--- Begin TEXT SHOWN ---

But that's what I think is the wrong way. The collections design explicitly says that to get parallel operations, you write cs.par, to get sequential ones you write pxs.seq. It does not introduce any new variants of existing operations that are parallel. Making foreach sequential and introducing pforeach is like admitting that this design works only 95% of the time. And it does not exclude errors because people do use side effects in for expressions as well as in for loops.
For instance:

  var sum = 0
  for (x <- xs) yield { sum += x; sum }

(Yes, I know about scanLeft, but many people will use the for expression instead).

 That is, if we introduce pforeach I guarantee that the next person will immediately demand that we also make map, flatMap, withFilter sequential and have pmap, pflatMap, pWithFilter. So muddling the waters would lead us down a slippery slide.
 
Cheers

 -- Martin

Re: Re: REPL: null-values in parallel ranges?

Hi Martin,

On Mon, Apr 4, 2011 at 9:19 AM, martin odersky wrote:
>
>
> On Mon, Apr 4, 2011 at 5:33 PM, Bill Venners wrote:
>>
>> Hi All,
>>
>> I'd like to take a step back and state two meta-goals I'd hope for
>> about the introduction of parallel collections to Scala. One is that
>> great pain should be taken to avoid breaking existing code, but that
>> it is OK if some existing code breaks (so long as it isn't much) if
>> that's unavoidable to do things the "right way." The other is parallel
>> collections should be done the "right way." I think it is early enough
>> in Scala's adoption curve to do things the right way, and the feeling
>> I get from the Scala community is that's what people by and large
>> would want at this point (so long as it doesn't break much code).
>>
>> I think the right way is that types Traversable, Iterable, Seq, Map,
>> and Set should allow sequential or parallel implementations. These are
>> the types I want to put in my method signatures, and I think the
>> default for Scala should be that parallel execution of the
>> higher-order methods is possible. This is what the future needs
>> because of multi-core.
>>
>
> If we were starting out, I'd agree with you. But the fact is that far too
> much code exists already that treats Seq, Iterable and friends as
> sequential. I believe we can't change that contract anymore. So we need to
> live with the naming convention that, e.g., Iterable is always sequential
> whereas ParIterable can be processed in parallel. I wish I could change
> that, but believe it's too late for that.

--- End TEXT SHOWN ---

• **TASKS AND EXERCISES**
A - Answer these questions about the parallel collections discussion:
(i) What does the discussion say you write to get sequential operations?
(ii) Which three methods does Martin expect people would next want made sequential if pforeach were added?
(iii) Which types does Bill Venners say should allow sequential or parallel implementations?
B - Carry the parallel collections discussion on from its last line.

--- Begin GIVEN RECORDS ---

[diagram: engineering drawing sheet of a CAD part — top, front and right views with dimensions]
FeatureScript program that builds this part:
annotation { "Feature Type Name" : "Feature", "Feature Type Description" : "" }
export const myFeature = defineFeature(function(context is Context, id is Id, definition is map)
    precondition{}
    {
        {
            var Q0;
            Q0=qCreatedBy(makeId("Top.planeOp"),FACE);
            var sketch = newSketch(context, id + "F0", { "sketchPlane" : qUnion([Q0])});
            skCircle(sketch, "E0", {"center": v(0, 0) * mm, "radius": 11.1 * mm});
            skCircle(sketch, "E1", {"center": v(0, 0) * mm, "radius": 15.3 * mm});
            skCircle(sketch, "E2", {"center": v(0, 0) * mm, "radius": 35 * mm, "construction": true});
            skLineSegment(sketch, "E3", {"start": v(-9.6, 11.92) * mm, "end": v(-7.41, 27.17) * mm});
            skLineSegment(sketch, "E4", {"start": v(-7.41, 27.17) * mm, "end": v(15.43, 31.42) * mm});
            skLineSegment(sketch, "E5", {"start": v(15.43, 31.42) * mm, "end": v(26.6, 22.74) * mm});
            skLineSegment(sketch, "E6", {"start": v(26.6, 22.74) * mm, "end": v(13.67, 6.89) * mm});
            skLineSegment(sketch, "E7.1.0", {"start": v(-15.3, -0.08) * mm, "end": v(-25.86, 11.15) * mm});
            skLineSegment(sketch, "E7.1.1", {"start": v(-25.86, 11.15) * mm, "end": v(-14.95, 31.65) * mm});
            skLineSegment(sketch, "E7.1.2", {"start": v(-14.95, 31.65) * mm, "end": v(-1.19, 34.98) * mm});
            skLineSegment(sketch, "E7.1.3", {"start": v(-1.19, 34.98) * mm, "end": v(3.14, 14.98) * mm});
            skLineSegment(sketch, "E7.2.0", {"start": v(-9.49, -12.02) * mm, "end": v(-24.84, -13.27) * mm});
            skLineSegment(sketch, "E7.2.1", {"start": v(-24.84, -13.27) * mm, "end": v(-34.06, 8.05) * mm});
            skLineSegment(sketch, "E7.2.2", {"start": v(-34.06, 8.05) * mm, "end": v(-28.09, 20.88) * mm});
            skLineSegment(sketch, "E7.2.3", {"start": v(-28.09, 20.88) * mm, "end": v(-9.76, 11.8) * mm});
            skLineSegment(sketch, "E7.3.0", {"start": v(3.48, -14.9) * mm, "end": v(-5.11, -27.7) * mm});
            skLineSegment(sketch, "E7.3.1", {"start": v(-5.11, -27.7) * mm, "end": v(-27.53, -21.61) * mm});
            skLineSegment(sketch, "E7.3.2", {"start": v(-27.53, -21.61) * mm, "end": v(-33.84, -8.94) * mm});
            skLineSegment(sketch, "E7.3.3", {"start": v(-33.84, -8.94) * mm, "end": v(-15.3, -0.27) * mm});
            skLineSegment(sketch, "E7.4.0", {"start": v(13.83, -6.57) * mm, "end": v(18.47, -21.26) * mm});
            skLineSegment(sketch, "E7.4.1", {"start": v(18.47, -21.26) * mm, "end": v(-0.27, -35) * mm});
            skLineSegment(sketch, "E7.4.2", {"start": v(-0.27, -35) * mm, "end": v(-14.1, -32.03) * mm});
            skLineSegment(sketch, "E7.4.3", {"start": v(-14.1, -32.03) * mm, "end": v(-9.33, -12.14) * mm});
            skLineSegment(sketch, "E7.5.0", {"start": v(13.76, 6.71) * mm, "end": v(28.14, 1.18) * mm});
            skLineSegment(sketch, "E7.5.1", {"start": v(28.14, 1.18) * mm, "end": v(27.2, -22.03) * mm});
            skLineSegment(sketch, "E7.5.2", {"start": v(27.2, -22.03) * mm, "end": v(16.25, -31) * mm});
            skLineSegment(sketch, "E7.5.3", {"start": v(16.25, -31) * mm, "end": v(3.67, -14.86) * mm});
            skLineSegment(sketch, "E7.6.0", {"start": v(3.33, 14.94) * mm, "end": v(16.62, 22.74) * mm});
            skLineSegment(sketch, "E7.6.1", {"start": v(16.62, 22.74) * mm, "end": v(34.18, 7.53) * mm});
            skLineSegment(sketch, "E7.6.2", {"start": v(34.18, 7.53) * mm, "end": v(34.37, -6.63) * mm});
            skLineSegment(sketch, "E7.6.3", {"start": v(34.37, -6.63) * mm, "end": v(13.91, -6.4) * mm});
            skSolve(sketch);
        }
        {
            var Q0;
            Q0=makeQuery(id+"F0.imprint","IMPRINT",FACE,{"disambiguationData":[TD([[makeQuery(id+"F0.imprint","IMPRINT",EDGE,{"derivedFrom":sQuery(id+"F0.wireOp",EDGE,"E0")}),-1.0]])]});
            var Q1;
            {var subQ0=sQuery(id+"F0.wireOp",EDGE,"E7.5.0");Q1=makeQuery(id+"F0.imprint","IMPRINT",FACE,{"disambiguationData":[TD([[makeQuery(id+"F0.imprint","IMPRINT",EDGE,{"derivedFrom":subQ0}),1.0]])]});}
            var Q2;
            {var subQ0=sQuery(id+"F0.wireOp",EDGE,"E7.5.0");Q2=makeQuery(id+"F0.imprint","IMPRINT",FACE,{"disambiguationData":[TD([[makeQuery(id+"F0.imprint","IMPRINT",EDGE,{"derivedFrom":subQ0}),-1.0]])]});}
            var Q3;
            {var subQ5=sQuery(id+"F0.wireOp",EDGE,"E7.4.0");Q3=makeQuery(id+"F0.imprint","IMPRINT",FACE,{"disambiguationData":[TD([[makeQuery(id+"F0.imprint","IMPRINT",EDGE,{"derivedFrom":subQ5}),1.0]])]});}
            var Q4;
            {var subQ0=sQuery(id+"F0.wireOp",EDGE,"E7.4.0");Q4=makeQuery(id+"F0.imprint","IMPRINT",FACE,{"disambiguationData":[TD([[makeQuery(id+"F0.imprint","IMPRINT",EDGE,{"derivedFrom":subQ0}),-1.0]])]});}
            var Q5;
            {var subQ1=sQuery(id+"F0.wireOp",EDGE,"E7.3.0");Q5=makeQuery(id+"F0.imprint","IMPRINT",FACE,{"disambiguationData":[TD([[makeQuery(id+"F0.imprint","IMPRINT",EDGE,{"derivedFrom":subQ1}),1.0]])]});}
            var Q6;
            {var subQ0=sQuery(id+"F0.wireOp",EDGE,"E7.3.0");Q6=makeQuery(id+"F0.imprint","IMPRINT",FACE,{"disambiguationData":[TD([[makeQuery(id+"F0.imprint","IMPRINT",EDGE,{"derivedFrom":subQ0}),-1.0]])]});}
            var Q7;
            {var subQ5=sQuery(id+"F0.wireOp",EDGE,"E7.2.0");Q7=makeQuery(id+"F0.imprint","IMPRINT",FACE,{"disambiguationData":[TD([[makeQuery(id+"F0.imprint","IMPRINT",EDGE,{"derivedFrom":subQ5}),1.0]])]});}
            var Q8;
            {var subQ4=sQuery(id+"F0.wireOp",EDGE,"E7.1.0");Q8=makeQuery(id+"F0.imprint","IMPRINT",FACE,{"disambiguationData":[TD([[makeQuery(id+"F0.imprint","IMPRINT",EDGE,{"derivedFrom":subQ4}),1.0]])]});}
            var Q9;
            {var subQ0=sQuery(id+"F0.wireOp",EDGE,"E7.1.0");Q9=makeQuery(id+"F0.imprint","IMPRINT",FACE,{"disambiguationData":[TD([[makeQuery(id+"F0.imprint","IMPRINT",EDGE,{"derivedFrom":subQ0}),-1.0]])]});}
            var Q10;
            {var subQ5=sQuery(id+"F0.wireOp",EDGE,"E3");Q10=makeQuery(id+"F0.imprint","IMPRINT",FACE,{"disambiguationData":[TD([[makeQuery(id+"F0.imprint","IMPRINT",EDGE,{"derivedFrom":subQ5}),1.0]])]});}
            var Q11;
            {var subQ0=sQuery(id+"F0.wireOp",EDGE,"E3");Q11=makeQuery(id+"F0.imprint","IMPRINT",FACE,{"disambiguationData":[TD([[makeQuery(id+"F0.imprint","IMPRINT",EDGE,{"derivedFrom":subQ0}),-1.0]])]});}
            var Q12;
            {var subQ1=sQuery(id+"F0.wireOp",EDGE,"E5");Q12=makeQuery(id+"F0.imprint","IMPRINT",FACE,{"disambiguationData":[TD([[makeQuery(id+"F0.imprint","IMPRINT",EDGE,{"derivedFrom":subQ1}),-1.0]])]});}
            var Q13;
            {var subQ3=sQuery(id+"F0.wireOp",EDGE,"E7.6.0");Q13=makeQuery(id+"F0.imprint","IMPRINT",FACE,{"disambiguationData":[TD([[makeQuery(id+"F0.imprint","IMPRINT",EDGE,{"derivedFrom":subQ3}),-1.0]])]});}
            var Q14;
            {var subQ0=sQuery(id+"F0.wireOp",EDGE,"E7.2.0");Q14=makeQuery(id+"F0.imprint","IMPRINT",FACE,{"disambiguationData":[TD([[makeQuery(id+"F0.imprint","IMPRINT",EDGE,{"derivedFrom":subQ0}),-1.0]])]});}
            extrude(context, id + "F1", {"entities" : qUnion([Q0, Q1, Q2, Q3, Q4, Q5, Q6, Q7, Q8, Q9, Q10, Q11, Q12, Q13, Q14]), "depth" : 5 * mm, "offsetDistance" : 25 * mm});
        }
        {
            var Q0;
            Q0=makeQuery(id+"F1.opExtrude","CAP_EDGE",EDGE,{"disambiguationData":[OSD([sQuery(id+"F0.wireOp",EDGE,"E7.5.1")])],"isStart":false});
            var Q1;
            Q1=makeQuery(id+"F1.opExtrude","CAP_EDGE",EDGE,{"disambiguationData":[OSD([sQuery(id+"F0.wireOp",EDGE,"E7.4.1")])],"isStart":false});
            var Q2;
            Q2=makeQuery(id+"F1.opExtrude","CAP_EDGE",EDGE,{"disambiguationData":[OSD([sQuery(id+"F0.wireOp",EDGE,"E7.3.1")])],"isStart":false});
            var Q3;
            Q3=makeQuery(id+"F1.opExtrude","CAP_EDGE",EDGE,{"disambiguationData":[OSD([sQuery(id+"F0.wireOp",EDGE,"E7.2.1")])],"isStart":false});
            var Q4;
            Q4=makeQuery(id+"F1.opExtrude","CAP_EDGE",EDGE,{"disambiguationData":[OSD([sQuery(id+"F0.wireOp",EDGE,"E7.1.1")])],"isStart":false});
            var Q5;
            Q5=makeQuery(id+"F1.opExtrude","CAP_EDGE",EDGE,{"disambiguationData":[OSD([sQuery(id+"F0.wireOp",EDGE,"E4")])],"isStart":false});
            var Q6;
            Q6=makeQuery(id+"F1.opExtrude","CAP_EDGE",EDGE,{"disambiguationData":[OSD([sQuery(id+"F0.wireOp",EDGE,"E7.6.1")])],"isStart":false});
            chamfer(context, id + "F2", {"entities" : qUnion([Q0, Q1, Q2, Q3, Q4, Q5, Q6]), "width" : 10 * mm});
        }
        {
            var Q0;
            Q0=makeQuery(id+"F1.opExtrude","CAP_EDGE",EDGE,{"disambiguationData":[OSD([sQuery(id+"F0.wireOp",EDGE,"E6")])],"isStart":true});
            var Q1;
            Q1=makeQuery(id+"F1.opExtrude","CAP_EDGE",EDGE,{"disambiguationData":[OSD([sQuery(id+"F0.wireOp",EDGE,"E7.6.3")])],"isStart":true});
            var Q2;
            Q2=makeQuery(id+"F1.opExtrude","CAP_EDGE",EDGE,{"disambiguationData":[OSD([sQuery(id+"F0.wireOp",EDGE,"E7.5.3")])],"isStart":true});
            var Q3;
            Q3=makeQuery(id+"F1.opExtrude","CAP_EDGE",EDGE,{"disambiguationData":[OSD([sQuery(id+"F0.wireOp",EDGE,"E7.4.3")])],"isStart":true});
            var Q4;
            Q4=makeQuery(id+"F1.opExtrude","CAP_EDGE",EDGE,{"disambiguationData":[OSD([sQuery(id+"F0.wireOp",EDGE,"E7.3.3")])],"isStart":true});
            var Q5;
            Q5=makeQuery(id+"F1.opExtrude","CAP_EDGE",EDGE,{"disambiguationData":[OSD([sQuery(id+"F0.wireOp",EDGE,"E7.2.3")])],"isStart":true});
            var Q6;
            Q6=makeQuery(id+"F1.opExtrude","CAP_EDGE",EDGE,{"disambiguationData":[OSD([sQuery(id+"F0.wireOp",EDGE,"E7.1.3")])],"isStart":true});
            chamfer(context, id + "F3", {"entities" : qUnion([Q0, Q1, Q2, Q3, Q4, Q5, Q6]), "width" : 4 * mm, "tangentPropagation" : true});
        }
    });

--- End GIVEN RECORDS ---

• **TASK-BY-TASK ANSWERS**
A -
(i) pxs.seq
(ii) map, flatMap and withFilter
(iii) Traversable, Iterable, Seq, Map and Set

B -
>
I wonder if it would help if instead of naming the types like
"scala.collection.ParMap" they were named like
"scala.collection.par.Map." The problem I have with these names as
Aleksandar described them is that they seem non-intuitive, and that's
un-scala-like. scala.collection.Map sounds like the general concept,
whereas scala.collection.ParMap sounds like a specialization, and
moreover the specialization it sounds like is "parallel Map". But Map
means sequential map and ParMap means possibly parallel Map, but could
be sequential. From the Liskov perspective, it does make sense that
Map extends ParMap, but from the English perspective it does not. All
RipeBananas are Bananas, but not all Bananas are RipeBananas. With Map
and ParMap its the opposite. And the type of a definitely parallel Map
I'm guessing would be ParMap with Parallel, which seems redundant and
misleading.

If it is par.Map instead of ParMap, then it sounds more natural from
an English perspective: like this kind of Map is a subtype of that
kind of Map. Also I can import scala.collection._ and use Map and
par.Map in my code, kind of like we can use mutable.Map and
immutable.Map. If I import scala.collection.par._, and I want to say a
definitely parallel Map, I simply write Map with Parallel, which looks
nicer. Actually I'm not sure this is important to be able to write
definitely parallel map, but seems like if I want to use these for
performance optimization, I'd want to be sure I'm actually using a
parallel one. If this were really useful, would it make sense to also
declare scala.collection.par.ParallelMap to mean definitely parallel
map?

The justification given for scala.collection.Map being the default
type can be that sequential collections are much simpler and safer to
use, so they should be the default. (Another big reason is backwards
compatibility, but even without that, I've come around to the view
that sequential should be the starting point for the reasons others on
this list have argued.)

Another concern that has been raised is the problem of type inference.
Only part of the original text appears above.